* WHAT TO PRODUCE:
Below this line is a listing that includes pictures. Copy exactly, and only, the lines from the one containing "species_1, 10: 0.1597 -> 0.1596" through the one containing "September 30, Dubai (DSC): 8 -> 6"; the pictures do not go in the copy.
===== ENTRIES SHOWN
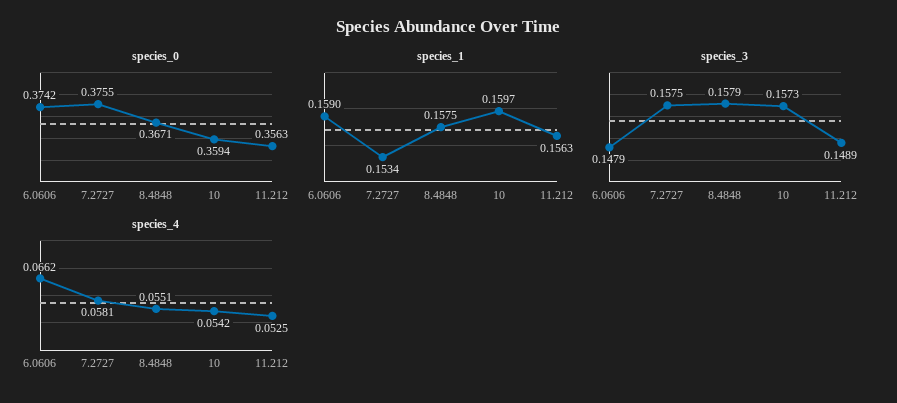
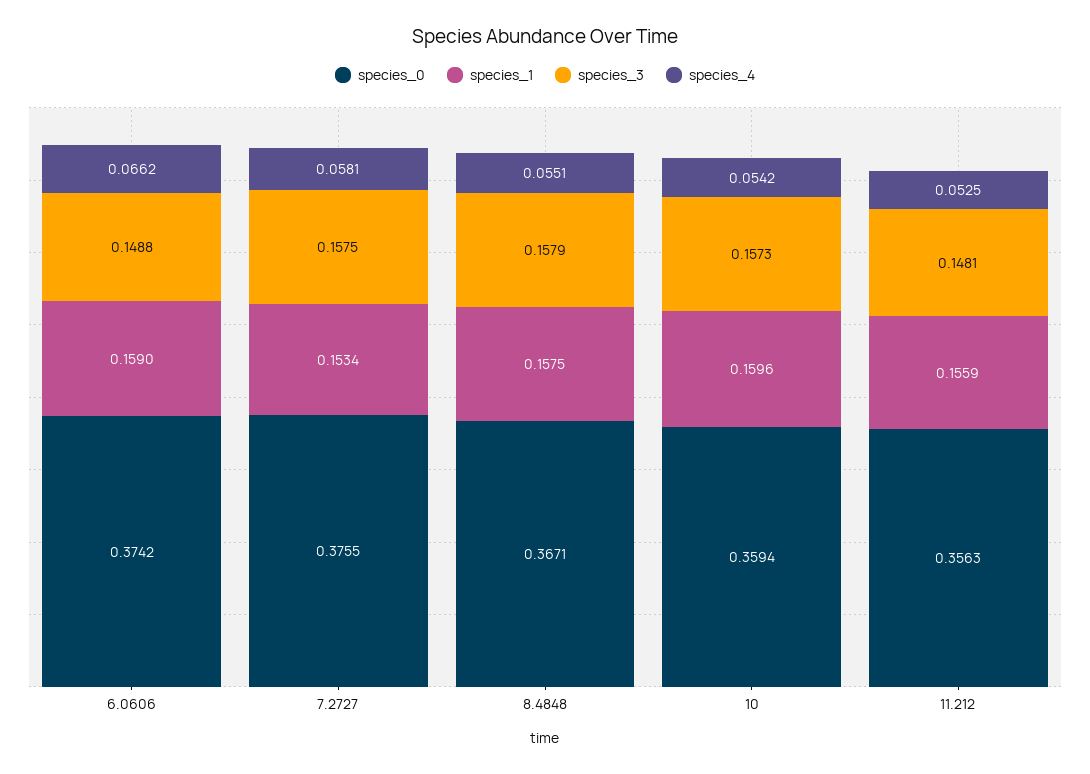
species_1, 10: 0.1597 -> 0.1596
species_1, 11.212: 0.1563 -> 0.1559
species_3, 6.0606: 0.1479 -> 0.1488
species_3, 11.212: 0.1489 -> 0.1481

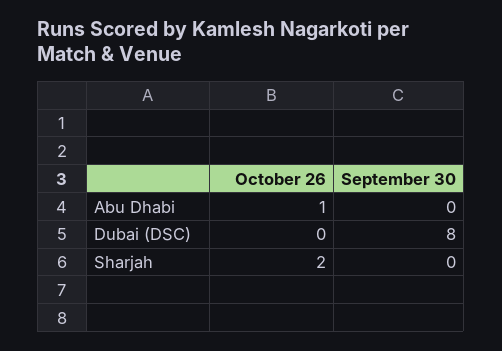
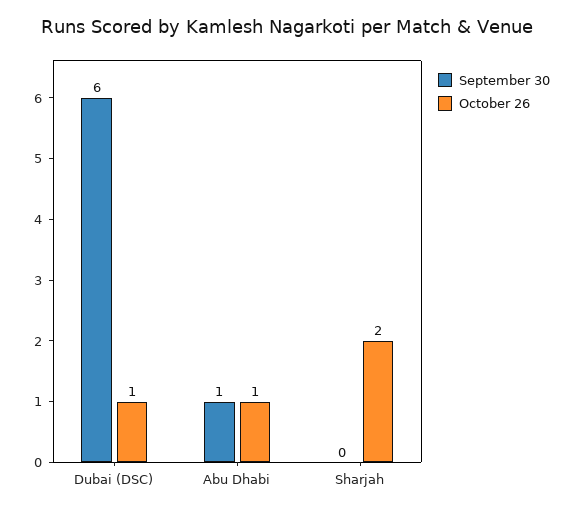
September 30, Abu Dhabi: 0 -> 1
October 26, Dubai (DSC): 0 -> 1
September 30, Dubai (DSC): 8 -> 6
==========
===== ENTRIES SHOWN
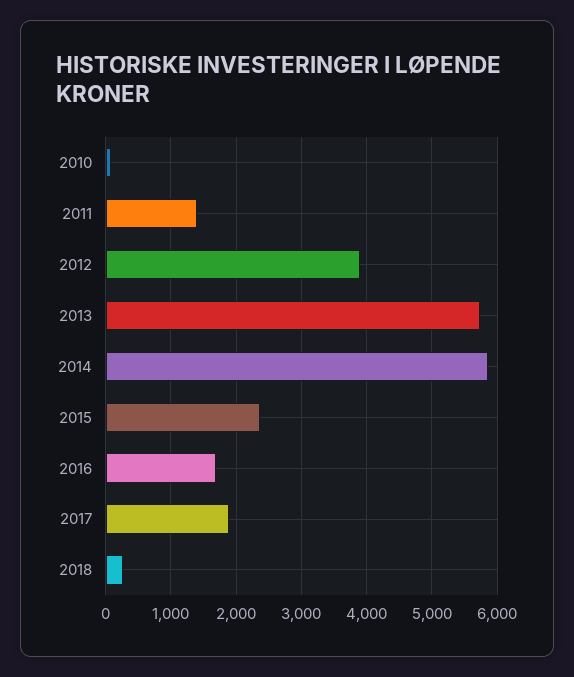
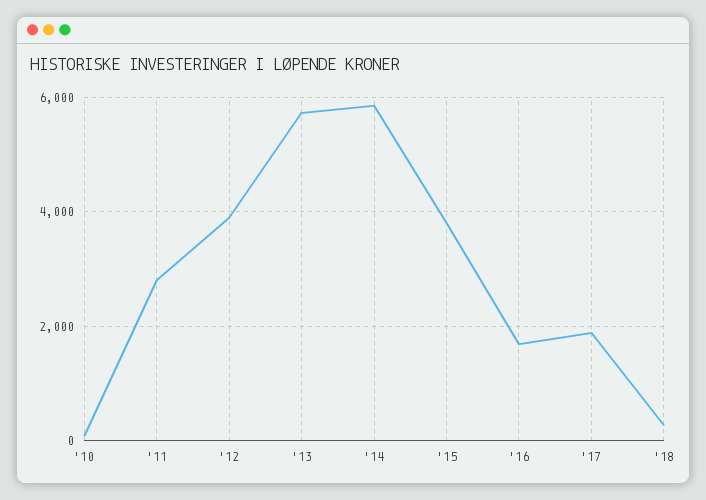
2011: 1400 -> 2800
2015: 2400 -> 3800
==========
* RESPONSE TO THIS EXERCISE:
species_1, 10: 0.1597 -> 0.1596
species_1, 11.212: 0.1563 -> 0.1559
species_3, 6.0606: 0.1479 -> 0.1488
species_3, 11.212: 0.1489 -> 0.1481

September 30, Abu Dhabi: 0 -> 1
October 26, Dubai (DSC): 0 -> 1
September 30, Dubai (DSC): 8 -> 6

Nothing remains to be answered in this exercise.